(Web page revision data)
──────────
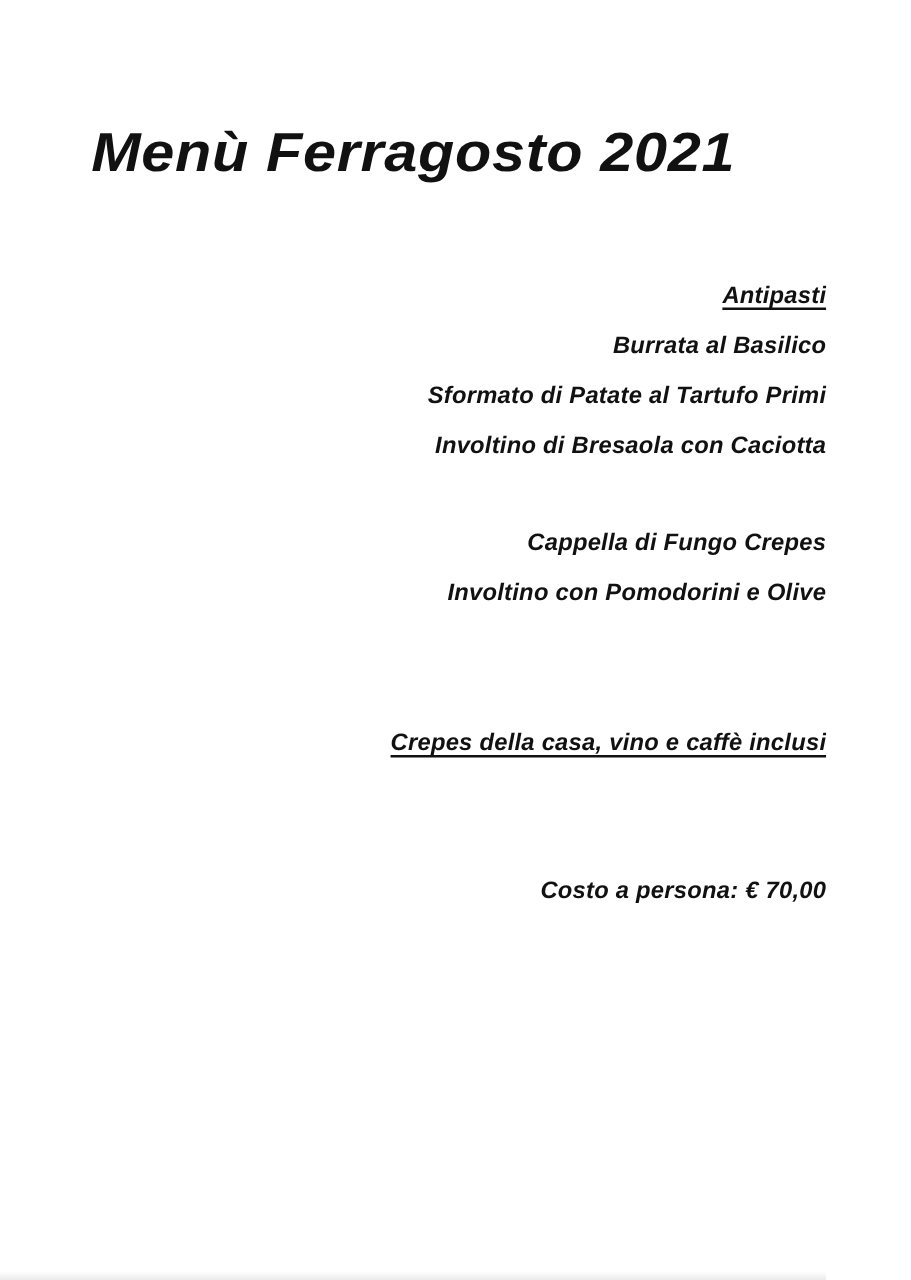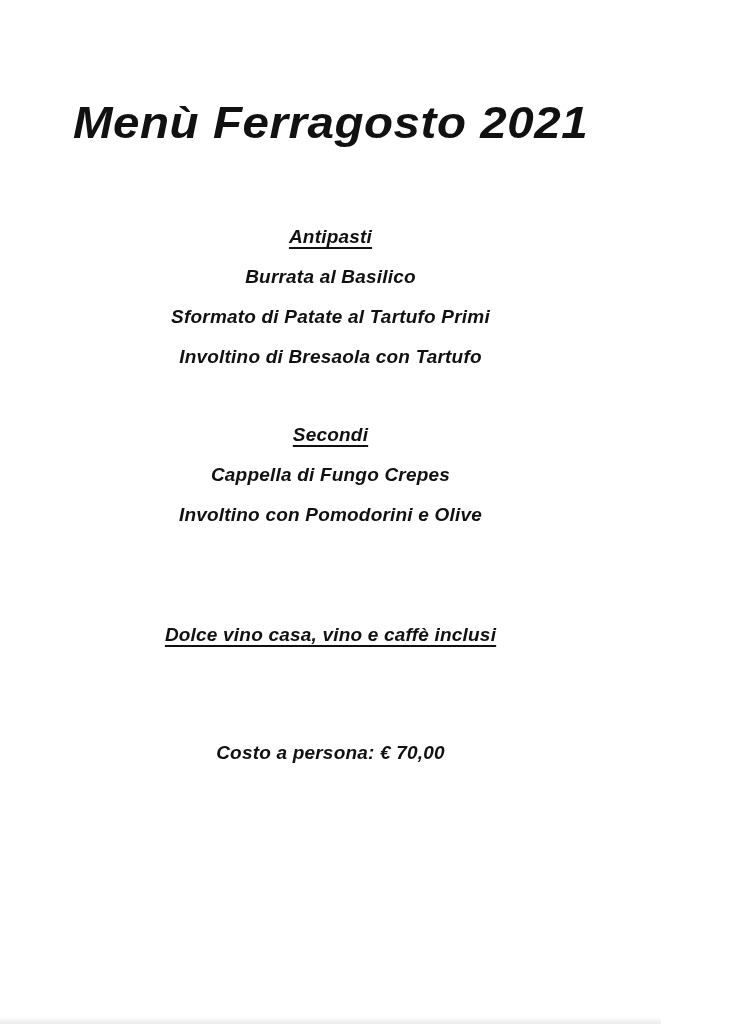--- a/index.html
+++ b/index.html
@@ -38,7 +38,7 @@
   .row {
     height: 40px;
     line-height: 40px;
-    text-align: center;
+    text-align: right;
     font-size: 19px;
     letter-spacing: 0.2px;
     white-space: nowrap;

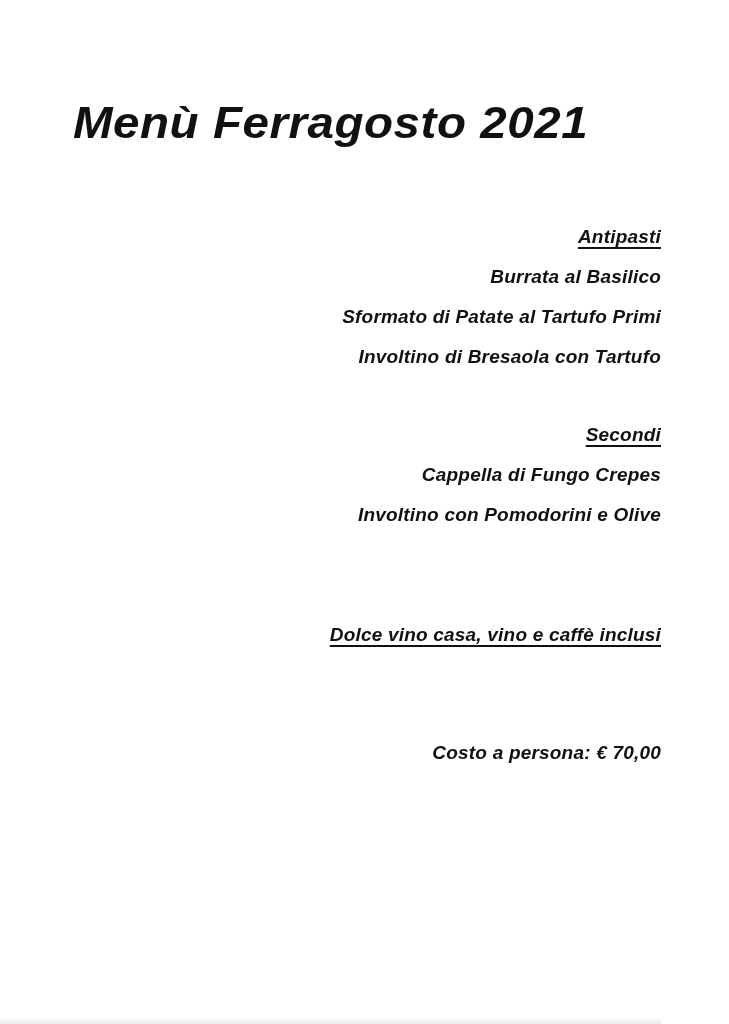--- a/index.html
+++ b/index.html
@@ -68,7 +68,7 @@
     <div class="row underlined">Antipasti</div>
     <div class="row">Burrata al Basilico</div>
     <div class="row">Sformato di Patate al Tartufo Primi</div>
-    <div class="row">Involtino di Bresaola con Tartufo</div>
+    <div class="row">Involtino di Bresaola con Caciotta</div>
   </section>
 
 

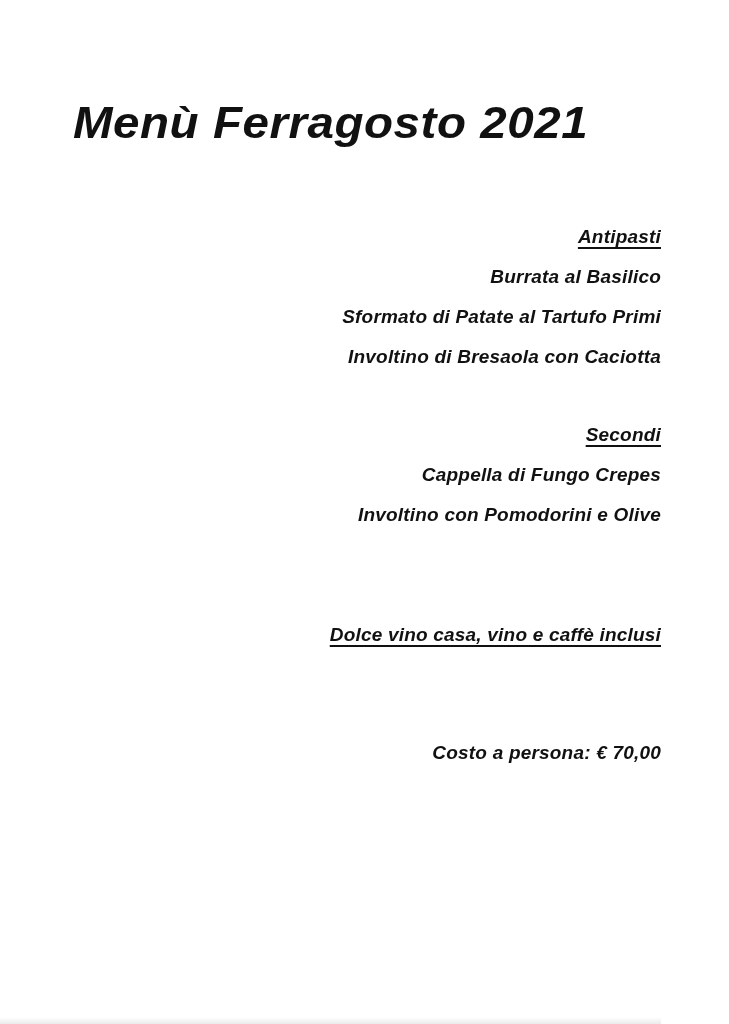--- a/index.html
+++ b/index.html
@@ -73,7 +73,6 @@
 
 
   <section class="menu-section sec-secondi">
-    <div class="row underlined">Secondi</div>
     <div class="row">Cappella di Fungo Crepes</div>
     <div class="row">Involtino con Pomodorini e Olive</div>
   </section>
──────────
▶ [Task statement]: Start at the line containing "-73,7 +73,6 @@" and transcribe through the end of the entries. Please keep both ends and add nothing.

▶ [Response area]:
@@ -73,7 +73,6 @@
 
 
   <section class="menu-section sec-secondi">
-    <div class="row underlined">Secondi</div>
     <div class="row">Cappella di Fungo Crepes</div>
     <div class="row">Involtino con Pomodorini e Olive</div>
   </section>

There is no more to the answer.